Graph distances, how can I speed it up?

Terry Reedy tjreedy at udel.edu
Mon Jun 3 09:54:45 EDT 2002


"Miki Tebeka" <tebeka at cs.bgu.ac.il> wrote in message
news:33803989.0206030235.4134d33e at posting.google.com...
> Hello All,
>
> I'm trying to calculate distances in a graph. (The ultimate goal is
> to calculate the distances between verbs in WordNet)
>
> The graph is built edge after edge and each time I recalculate the
> distances matrix. However this takes ages to complete. (will finish
in ~50H).

There is a reasonably efficient algorithm for computing the distance
between vertices in a graph.  I am sure that this is *much* more
efficient than doing so incrementally.  I am pretty sure that I would
be available in the graphical algorithms section of the C-coded Boost
package, which has a Python wrapper.  (Don't know details.)

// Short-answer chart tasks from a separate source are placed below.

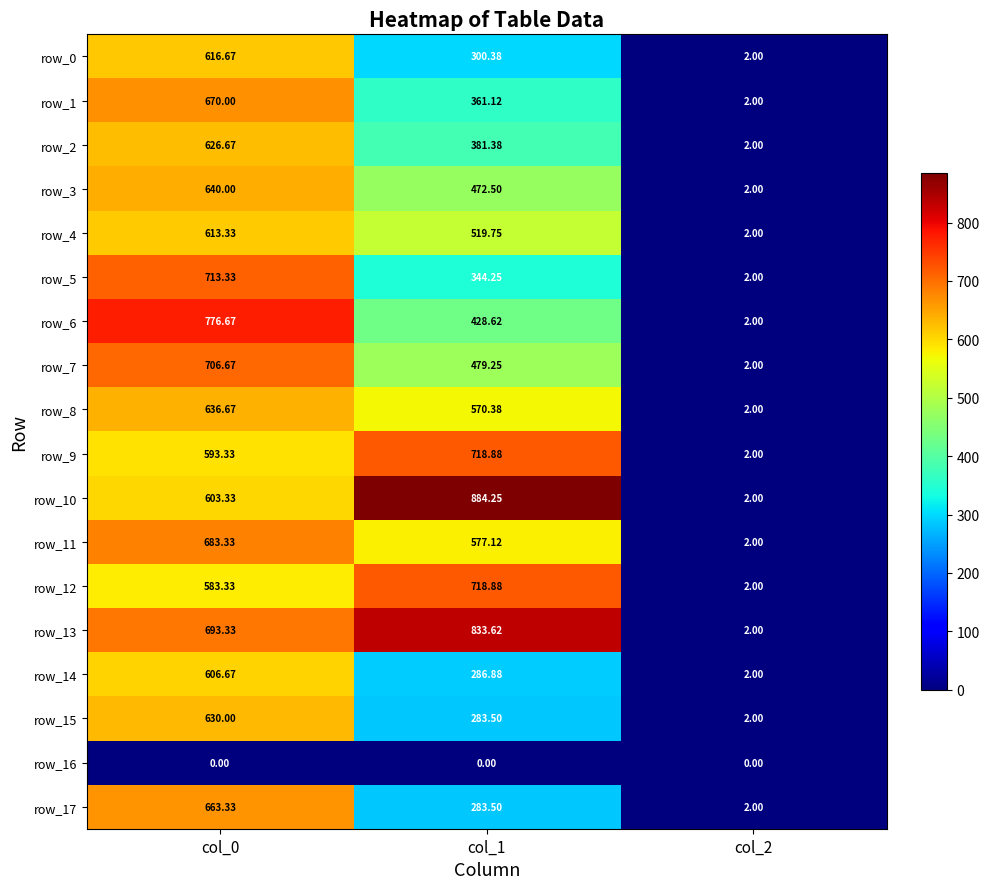

Is the value of row_8 at col_1 greater than the value of row_14 at col_1?

Yes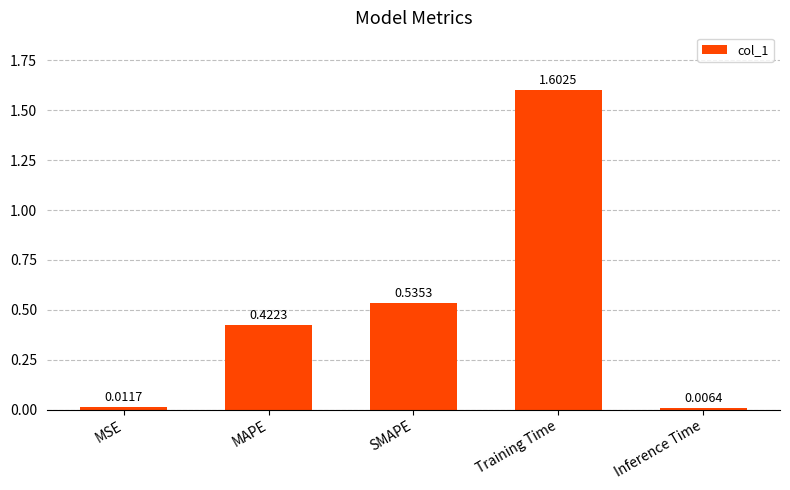

Which label corresponds to the largest value in the chart?

Training Time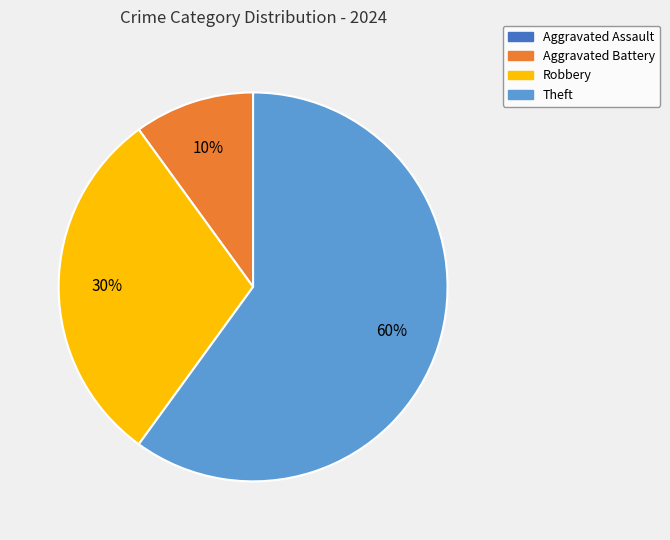

Combined, do Robbery and Theft account for over 50%?

Yes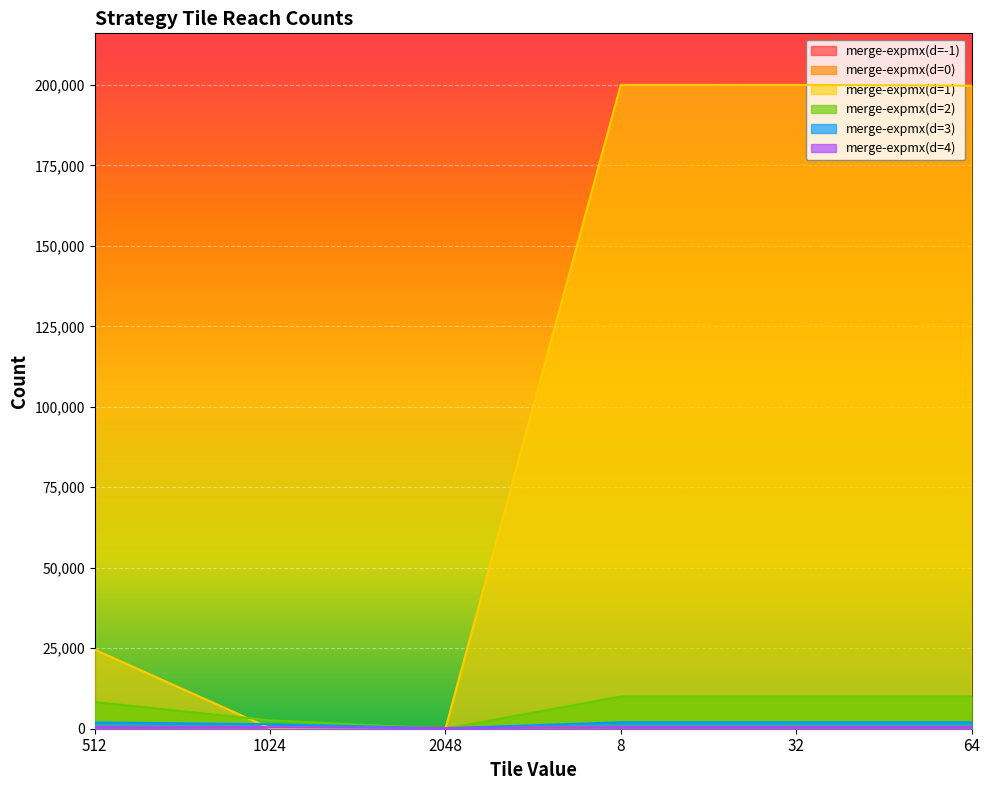

At which category is the sum across all series the highest?

8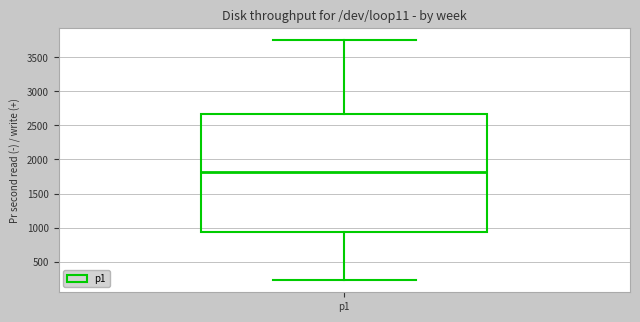

Transcribe this box plot: give where the median line is, the range the box spans, and where the two whiskers end, as read against the y-axis. The values are not printed on the chart, so give them approximately, as read against the axis.

median 1800, box 950 to 2650, whiskers 250 to 3750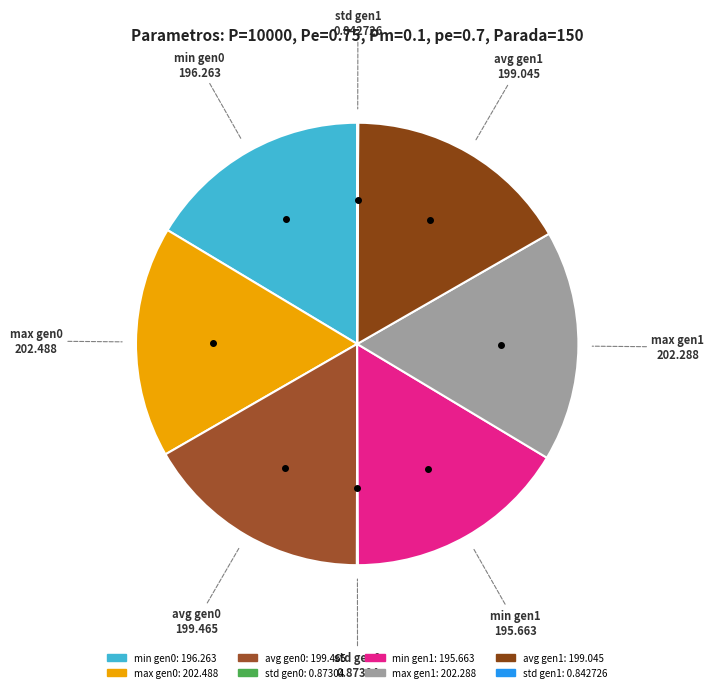

What is the ratio of the value at min gen1 to the value at max gen0?

1.0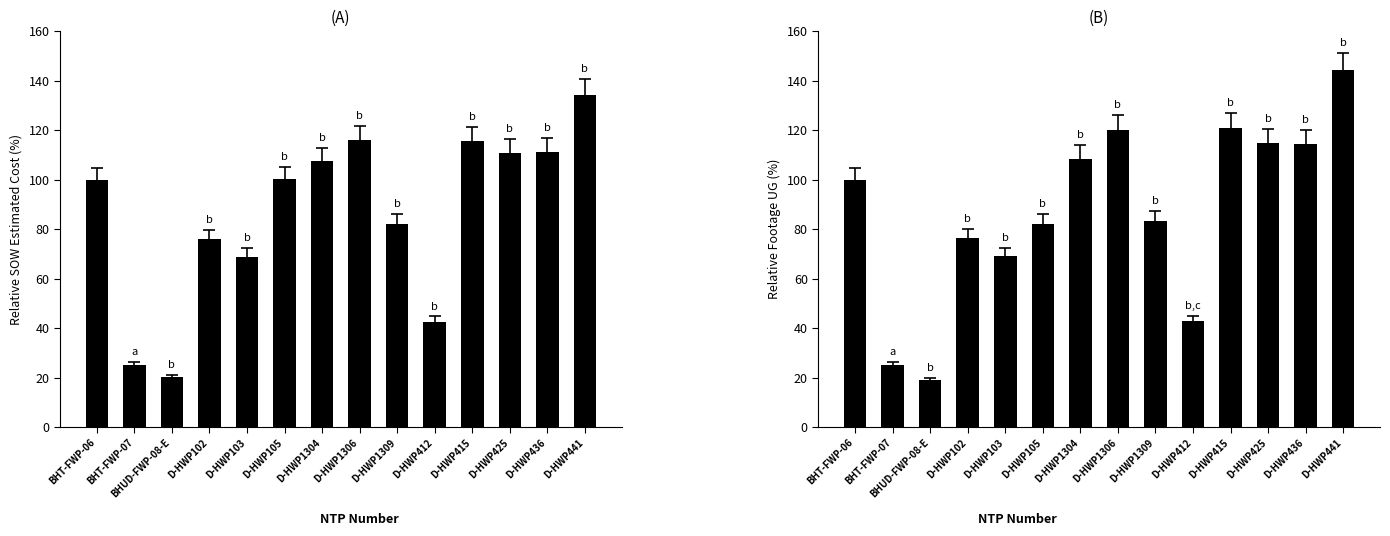

True or false: SOW Estimated Cost has a value of 134.1 at D-HWP441.

True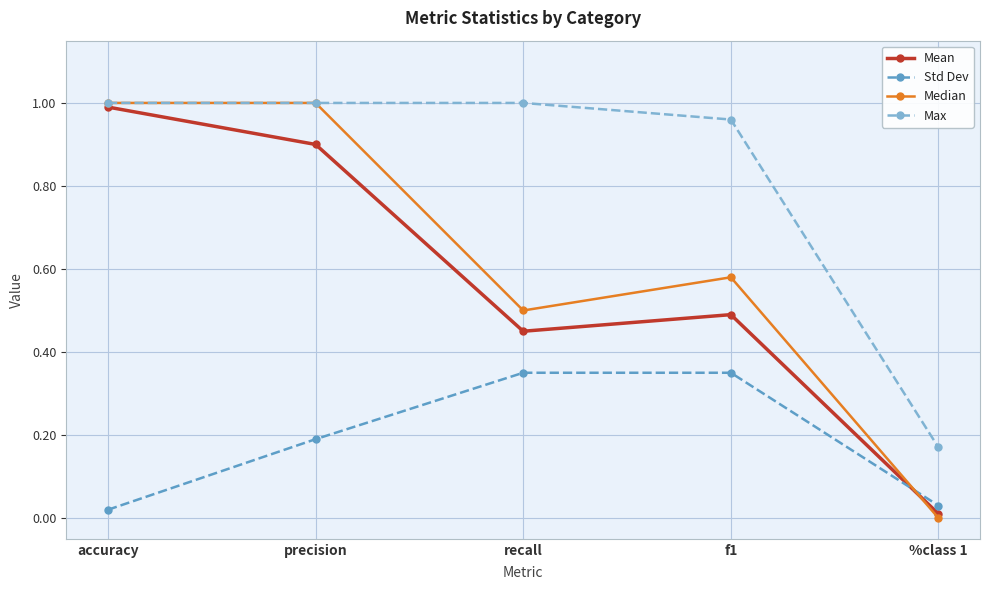

Rank the categories by Mean value from highest to lowest.

accuracy, precision, f1, recall, %class 1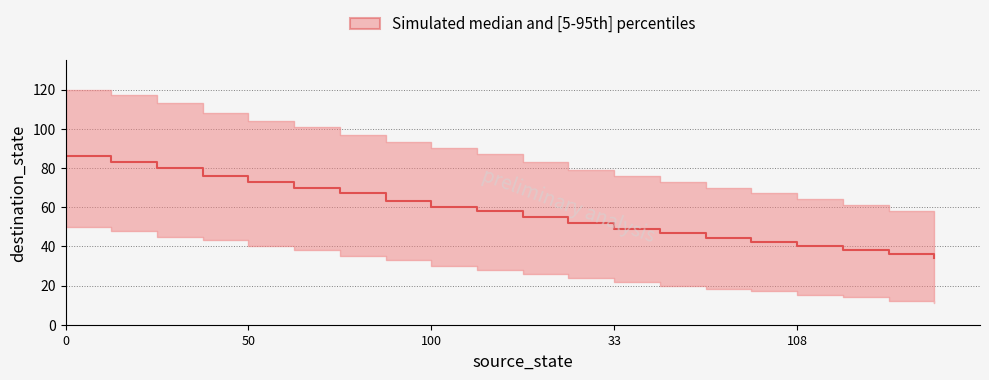

How many distinct data groups are displayed?

1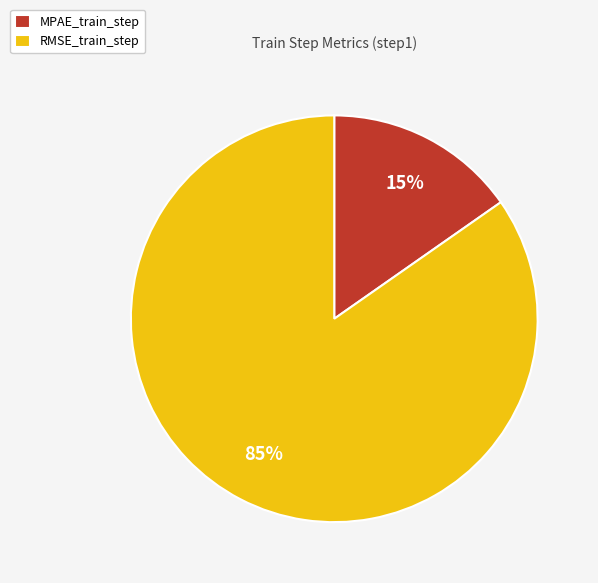

Does MPAE_train_step account for over 50% of the chart?

No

>     Distances are held in hash table of pairs (x,y) -> distance.

A 2-d array would take about the same space and probably be quicker.
A 2-d Numerical Python array, which you would want for a large graph,
would be better both ways.

>     For each vertex a hash of all vertexes conncted to it is saved
>     to improve distance update.

As near as I can tell, you only access the lists of neighbors as
lists, so store them that way.

>         return self.forward.get(x, {}).keys()
>         return self.backwards.get(x, {}).keys()

But biggest boost will come from using C-coded function.